LMCT Executive Director interviewed on labor union podcast
Insulators International Staff — Mon, Jul 27, 2020 @ 08:07 AM
Mechanical Insulators Labor Management and Cooperative Trust Executive Director Pete Ielmini joined the America’s Work Force Radio Podcast on July 22 to discuss registered apprenticeship programs and the future of the mechanical insulation industry.
America’s Work Force Radio Podcast is a daily, labor-focused podcast, which gives voices of labor an opportunity to speak about their specific industry. The show is hosted by radio-veteran Ed “Flash” Ferenc.
At the start of the discussion, Ielmini provided an anecdote about his experience with his high school guidance counselor.
He recalled having good, great and high test scores, which left the counselor to automatically assume he wanted to go to college. When Ielmini told the counselor he was interested in the construction industry, the counselor told him to go talk to the shop teacher instead.
This created an easy segway to explain why many guidance counselors and administrators push students to attend college as opposed to seeking out apprenticeship programs.

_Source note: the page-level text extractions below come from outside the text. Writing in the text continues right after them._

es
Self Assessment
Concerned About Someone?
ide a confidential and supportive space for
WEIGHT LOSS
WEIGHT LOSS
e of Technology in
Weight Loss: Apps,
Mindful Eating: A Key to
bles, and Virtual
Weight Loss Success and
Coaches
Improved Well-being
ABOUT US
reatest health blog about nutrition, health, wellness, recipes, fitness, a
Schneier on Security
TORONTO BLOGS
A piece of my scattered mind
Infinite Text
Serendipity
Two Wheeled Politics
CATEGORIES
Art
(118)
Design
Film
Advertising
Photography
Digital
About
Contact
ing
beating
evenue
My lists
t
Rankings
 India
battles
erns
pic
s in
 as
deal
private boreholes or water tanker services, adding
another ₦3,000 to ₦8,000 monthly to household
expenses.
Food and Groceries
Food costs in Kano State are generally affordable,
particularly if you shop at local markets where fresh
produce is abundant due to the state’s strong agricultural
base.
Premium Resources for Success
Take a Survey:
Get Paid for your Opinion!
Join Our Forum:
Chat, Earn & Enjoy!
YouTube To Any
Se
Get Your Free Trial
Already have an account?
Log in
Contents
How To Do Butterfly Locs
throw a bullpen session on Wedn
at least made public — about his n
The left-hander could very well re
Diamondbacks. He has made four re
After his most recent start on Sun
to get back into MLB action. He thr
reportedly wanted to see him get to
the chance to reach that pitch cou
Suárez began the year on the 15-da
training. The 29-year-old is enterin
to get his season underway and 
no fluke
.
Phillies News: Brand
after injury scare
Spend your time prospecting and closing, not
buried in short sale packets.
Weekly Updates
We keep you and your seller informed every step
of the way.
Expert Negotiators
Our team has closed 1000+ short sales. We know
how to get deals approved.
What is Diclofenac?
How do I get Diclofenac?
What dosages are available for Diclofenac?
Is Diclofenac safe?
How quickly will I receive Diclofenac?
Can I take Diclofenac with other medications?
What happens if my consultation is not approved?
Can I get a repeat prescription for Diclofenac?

When a school has a high number of graduates attending college, they may receive accolades or a bump in the overall rating of the school.
Ielmini then explained the difference between a registered apprenticeship program and “paper” apprenticeship programs. He cited Department of Labor accreditation for registered apprenticeship programs, such as the one operated by the Insulators Union, which gives these programs legitimacy.
With apprenticeship being a hot-button issue as college costs soar, Ielmini took some time to describe the benefits of apprenticeship.
He noted the earn while you learn model and how it allows people to learn and train for a career without taking on student debt. He compared a 22 year old college graduate and a 22 year old close to finishing an apprenticeship program.
The largest difference between the two is the experience gap. While the college graduate was taking classes in hopes of getting a job, the apprentice was building a relationship with a company or companies, while earning and saving money.
Shifting into a conversation about the future of the construction industry and the mechanical insulation industry specifically, Ielmini expressed great optimism about their future.
“Mechanical Insulation has a fantastic future,” Ielmini said.
He cited calls for more renewable energy and other systems. When these systems are implemented and need mechanical insulation installed, the Insulators will be doing the work.
He concluded his appearance by encouraging people to seek out and pursue registered apprenticeship programs because the work demand is higher than the available workforce.